Cuyana, the San Francisco e-commerce startup that makes responsibly produced apparel and accessories, has inked a yearlong partnership with Real Simple magazine to make a total of four collections targeted at the magazine’s readership.
In an interview this week, Cuyana co-founder Karla Gallardo told me that both companies will share the revenue on products sold under the partnership.
“On the Cuyana side, we’re designing, manufacturing, and fulfilling e-commerce orders. Real Simple will be sharing this with their subscriber base of 8 million readers offline and 2 million online visitors,” she said. “It really leverages what each one of us is great at.”
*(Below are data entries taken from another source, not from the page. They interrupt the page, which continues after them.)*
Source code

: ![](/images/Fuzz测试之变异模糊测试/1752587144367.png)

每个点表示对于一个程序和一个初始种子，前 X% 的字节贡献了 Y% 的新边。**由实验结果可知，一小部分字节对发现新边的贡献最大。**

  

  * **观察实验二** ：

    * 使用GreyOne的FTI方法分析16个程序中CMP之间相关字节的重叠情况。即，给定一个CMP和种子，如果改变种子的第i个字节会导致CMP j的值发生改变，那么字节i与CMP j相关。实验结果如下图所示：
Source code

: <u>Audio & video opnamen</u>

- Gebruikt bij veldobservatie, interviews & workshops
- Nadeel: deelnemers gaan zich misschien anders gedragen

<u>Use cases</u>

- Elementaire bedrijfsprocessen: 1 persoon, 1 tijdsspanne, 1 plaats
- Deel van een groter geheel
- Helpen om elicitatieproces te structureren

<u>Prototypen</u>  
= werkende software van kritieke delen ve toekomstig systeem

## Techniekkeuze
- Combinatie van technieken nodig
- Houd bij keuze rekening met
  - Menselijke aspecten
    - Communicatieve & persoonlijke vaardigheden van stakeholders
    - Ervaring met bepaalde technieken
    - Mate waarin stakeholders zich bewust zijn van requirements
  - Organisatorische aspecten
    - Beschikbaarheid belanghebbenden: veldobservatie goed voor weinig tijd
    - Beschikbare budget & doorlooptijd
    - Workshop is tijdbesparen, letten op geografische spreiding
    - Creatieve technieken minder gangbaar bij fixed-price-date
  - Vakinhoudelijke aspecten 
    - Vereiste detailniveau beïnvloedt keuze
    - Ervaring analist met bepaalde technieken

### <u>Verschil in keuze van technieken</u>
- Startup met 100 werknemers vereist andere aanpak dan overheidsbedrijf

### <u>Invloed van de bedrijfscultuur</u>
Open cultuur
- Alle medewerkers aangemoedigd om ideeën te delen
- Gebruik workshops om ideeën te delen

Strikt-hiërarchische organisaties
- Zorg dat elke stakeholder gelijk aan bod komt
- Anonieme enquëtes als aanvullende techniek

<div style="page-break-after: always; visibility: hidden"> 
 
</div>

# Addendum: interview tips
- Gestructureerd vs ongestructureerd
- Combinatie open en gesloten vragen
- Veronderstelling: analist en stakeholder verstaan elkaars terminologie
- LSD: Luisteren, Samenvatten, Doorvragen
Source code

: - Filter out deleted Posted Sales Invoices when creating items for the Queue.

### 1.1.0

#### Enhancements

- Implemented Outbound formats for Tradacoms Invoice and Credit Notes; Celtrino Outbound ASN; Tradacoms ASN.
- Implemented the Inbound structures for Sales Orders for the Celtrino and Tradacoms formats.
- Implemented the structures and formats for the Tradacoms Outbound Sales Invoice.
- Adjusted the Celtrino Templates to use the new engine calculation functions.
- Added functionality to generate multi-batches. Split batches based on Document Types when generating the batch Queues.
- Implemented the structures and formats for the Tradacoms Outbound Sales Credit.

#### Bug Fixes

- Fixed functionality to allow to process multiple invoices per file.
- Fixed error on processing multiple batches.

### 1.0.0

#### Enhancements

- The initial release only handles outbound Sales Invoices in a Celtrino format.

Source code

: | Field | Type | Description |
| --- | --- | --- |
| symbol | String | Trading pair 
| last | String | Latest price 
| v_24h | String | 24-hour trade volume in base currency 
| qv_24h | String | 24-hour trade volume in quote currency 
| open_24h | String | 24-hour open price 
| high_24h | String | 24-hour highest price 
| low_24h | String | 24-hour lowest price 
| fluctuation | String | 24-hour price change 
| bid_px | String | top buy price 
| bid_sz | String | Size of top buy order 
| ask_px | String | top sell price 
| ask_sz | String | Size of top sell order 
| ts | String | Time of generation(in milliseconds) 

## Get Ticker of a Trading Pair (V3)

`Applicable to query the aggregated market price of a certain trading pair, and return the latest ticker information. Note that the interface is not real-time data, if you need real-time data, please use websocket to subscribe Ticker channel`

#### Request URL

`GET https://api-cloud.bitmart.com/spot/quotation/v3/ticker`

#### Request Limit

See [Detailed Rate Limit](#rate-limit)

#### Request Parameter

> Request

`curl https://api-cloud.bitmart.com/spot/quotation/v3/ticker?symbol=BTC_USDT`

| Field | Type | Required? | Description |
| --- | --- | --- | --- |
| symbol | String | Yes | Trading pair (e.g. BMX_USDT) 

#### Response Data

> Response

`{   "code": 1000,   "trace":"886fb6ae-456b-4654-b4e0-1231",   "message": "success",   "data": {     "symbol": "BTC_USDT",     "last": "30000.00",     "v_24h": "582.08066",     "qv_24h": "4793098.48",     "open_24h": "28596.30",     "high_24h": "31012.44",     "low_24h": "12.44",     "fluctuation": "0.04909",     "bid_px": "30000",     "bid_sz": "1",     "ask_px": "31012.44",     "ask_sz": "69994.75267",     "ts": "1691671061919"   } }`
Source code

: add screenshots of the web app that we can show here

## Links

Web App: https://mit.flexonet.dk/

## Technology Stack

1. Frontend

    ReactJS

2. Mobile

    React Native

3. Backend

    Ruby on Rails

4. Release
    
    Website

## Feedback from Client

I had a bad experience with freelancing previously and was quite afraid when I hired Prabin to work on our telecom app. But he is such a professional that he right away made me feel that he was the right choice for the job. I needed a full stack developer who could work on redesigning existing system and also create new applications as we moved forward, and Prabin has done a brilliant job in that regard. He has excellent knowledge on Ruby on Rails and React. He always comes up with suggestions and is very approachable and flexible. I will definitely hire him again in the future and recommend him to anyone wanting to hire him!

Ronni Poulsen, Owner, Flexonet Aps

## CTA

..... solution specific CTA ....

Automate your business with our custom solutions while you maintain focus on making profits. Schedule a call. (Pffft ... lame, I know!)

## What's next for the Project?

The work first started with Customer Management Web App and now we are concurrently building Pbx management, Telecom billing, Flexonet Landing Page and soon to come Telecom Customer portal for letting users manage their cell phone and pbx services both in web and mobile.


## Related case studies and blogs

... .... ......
It’s an interesting deal — typically, the relationship between fashion brands and magazines is a bit more circuitous. Brands design and manufacture their products, and show them to the press during fashion weeks, look books, and in other venues, in the hopes that they will be featured in a magazine’s editorial sections and get exposure to their readership. Magazines make the bulk of their money by having their ad sales teams work to sell advertising spaces to many of those same fashion brands. The financial relationship has always been there, but it’s been much less overt than what Cuyana and Real Simple have established here.
Gallardo says that this is just another way that her business is looking to do things a bit more, well, simply. “On the production side, we innovated on the supply chain and we went direct to source. On the sales side, we’ve gone direct to consumer. And what we’re doing now is going direct to publisher. We’re reducing friction and reducing players in these industries,” she said.
As for Cuyana as a business, the company will continue to create its own standalone collections over the next year, aside from the new Real Simple brand. Gallardo tells me the company, which has raised $1.7 million from Canaan Partners, has grown its sales by 10X over the past year, and doubled its staff to nearly 10 full-time employees and 25 contractors.
The news today is an innovative set up that we could see more of in the future. As more new retail and merchandising companies crop up that cut out layers of historical middlemen, it would not be very surprising to see more innovation on the often byzantine press and marketing side of things as well.